Rewrite the data below with every "caption" changed to "label" and nothing else altered. Omit the pictures.

=== THE INPUT ===

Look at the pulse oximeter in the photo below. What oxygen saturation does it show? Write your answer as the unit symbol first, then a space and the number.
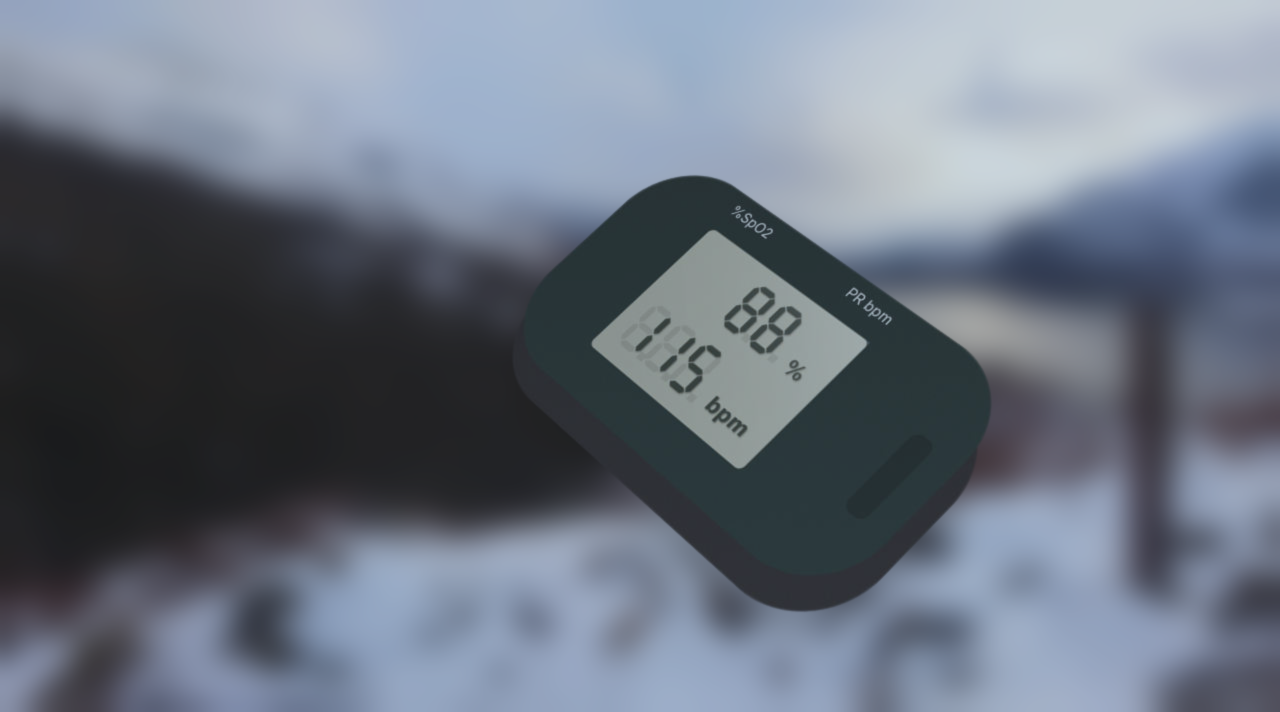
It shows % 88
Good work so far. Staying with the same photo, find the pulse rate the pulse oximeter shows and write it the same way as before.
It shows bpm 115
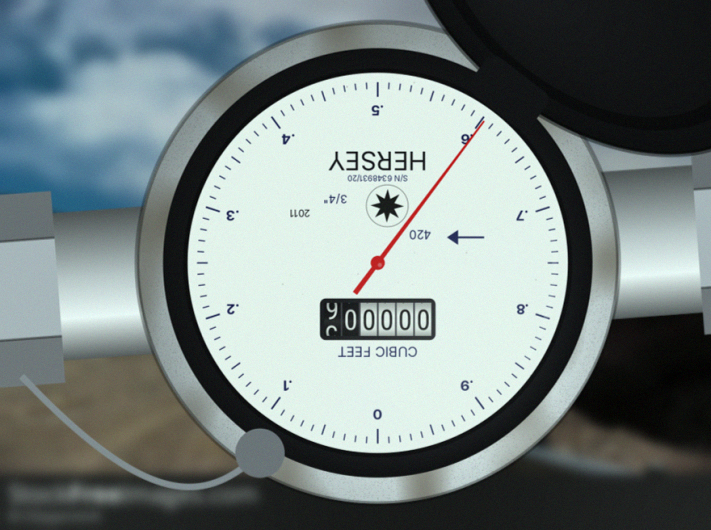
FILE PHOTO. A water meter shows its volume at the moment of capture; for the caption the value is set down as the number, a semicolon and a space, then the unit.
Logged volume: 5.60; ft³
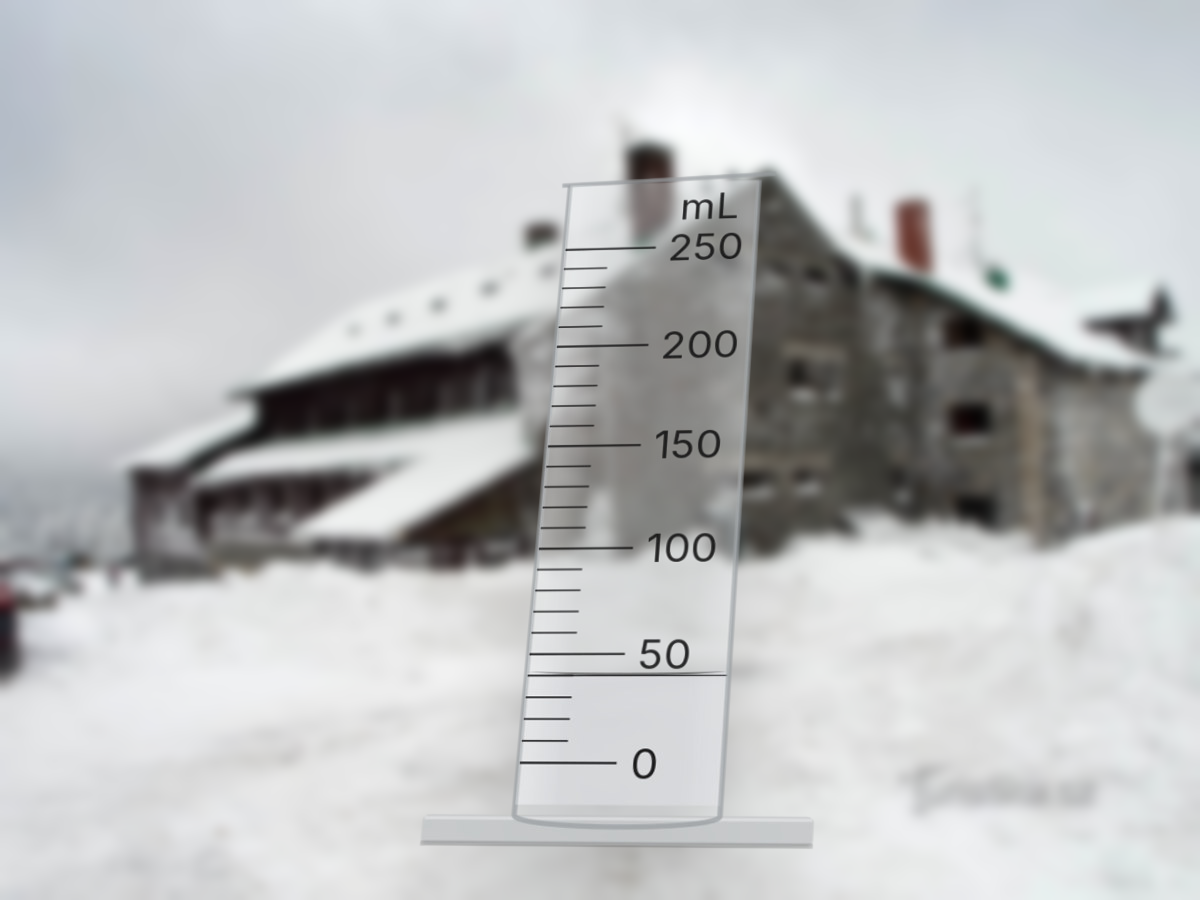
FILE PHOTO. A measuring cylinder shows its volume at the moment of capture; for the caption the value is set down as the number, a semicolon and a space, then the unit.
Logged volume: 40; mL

===

● **ANSWER SPACE**
Look at the pulse oximeter in the photo below. What oxygen saturation does it show? Write your answer as the unit symbol first, then a space and the number.
It shows % 88
Good work so far. Staying with the same photo, find the pulse rate the pulse oximeter shows and write it the same way as before.
It shows bpm 115
FILE PHOTO. A water meter shows its volume at the moment of capture; for the label the value is set down as the number, a semicolon and a space, then the unit.
Logged volume: 5.60; ft³
FILE PHOTO. A measuring cylinder shows its volume at the moment of capture; for the label the value is set down as the number, a semicolon and a space, then the unit.
Logged volume: 40; mL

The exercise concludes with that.